REQUIRED WORK:
Because only the text is wanted, repeat the records below exactly and omit the pictures.

THE RECORDS:
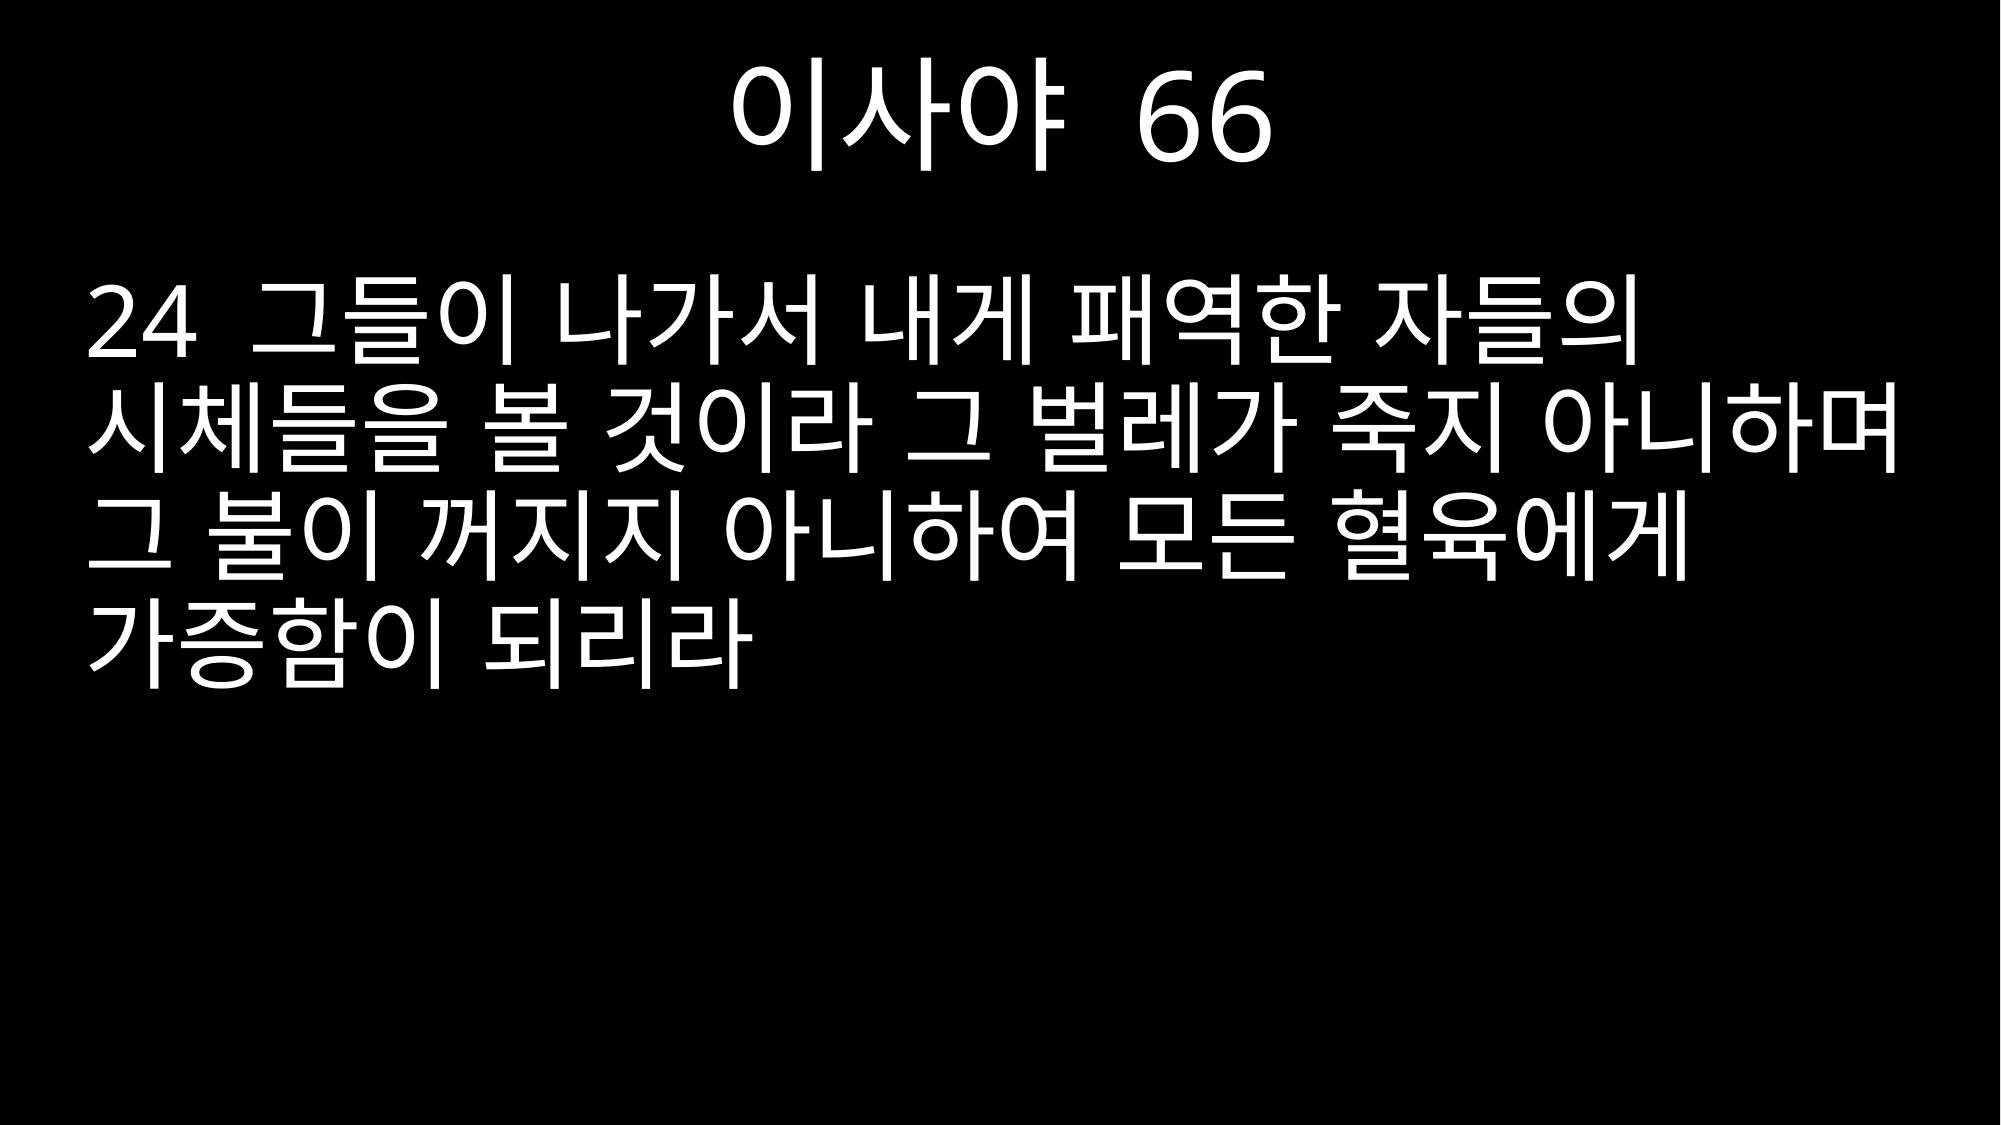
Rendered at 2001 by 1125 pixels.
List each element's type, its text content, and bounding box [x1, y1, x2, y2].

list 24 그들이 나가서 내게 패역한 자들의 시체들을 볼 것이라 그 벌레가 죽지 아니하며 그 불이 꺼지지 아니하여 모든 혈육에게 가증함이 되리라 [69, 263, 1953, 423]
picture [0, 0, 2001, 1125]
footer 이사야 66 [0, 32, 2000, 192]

TASK RESULT:
Rendered at 2001 by 1125 pixels.
List each element's type, its text content, and bounding box [x1, y1, x2, y2].

list 24 그들이 나가서 내게 패역한 자들의 시체들을 볼 것이라 그 벌레가 죽지 아니하며 그 불이 꺼지지 아니하여 모든 혈육에게 가증함이 되리라 [69, 263, 1953, 423]
picture [0, 0, 2001, 1125]
footer 이사야 66 [0, 32, 2000, 192]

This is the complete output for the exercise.